5) The surface color was yellowish brown to brown in 53 lesions with the average diameter 5.0 cm and was not different from that of surrounding mucosa in 7 lesions with the average diameter 3.3 cm. Thirty-five out of the former group had cancerous foci (66%), while the latter no such a focus.
6) The tumors studied were histologically classified into two groups as follows; 35 lesions of carcinoma in adenoma and 26 lesions of adenoma. The adenomatous areas in 61 lesions were also classified into two groups as follows; 43 lesions of tubulovillous adenoma and 18 lesions of tubular adenoma. The incidence of carcinoma in tubulovillous adenoma was 67.4%, which was higher than that for tubular adenoma (33.3%). The difference between these two groups was statistically significant.

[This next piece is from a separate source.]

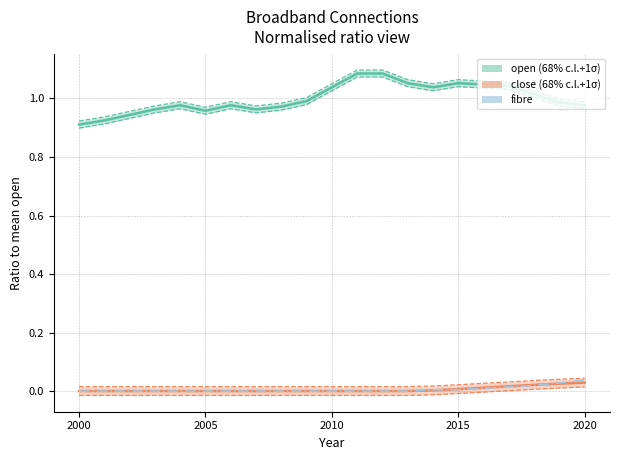

Count the values in the range 0 to 1.

21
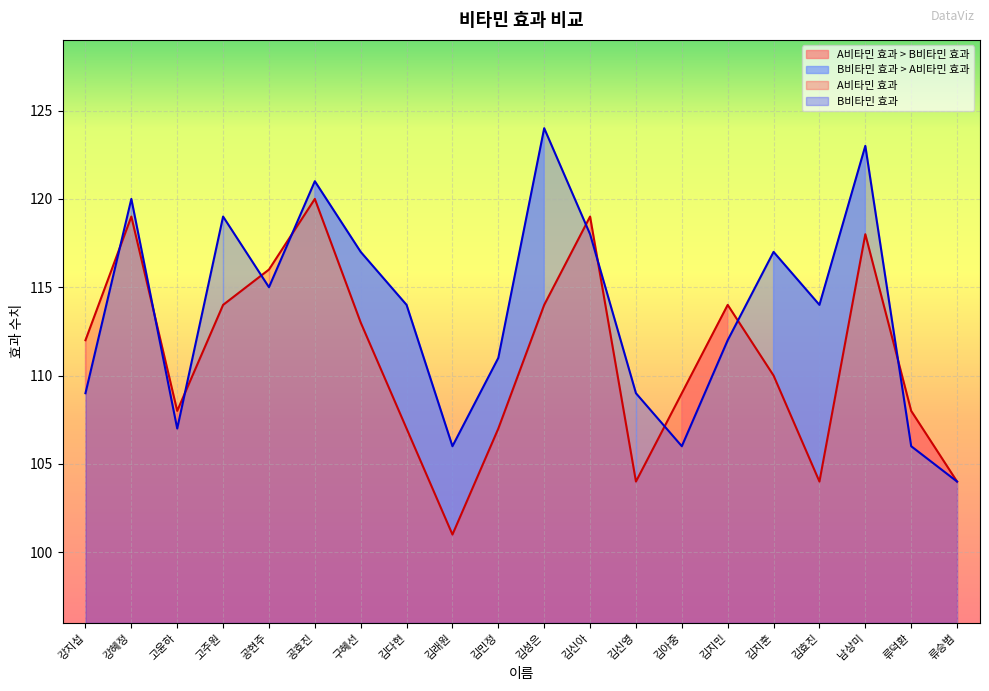

What is the minimum value for A비타민 효과?

101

7) Forty-three lesions were adenomas with severe atypia and 18 lesions adenomas with moderate atypicality. There was no adenoma with mild atypic. The incidence of carcinoma in adenoma was higher (74.3%, 50%) in tubulovillous and tubular adenomas with severe atypia than that for tubulovillous and tubular adenomas with moderate atypicality (37.5%, 20%).
8) Component cells of the tumor were classified into either clear cell type or dark cell type; the latter occupying most of the area in 49 out of 61 lesions and the former occupying most of the area in only 10 lesions. The former group had more cancerous foci (80%) than the latter group (53.1%). Neoplastic goblet cells were recognized in all lesions. Neoplastic Paneth cells were seen in 41 lesions and neoplastic argyrophil and argentaffin cells in 47 and 35 lesions, respectively.
Thus, it was shown that colorectal flat elevation with conglomerated nodular surface is composed largely of adenomatous element and that carcinoma frequently accompanies such a lesion. A brief discussion was also made on its histogenesis and relationship between this type of tumor and villous one.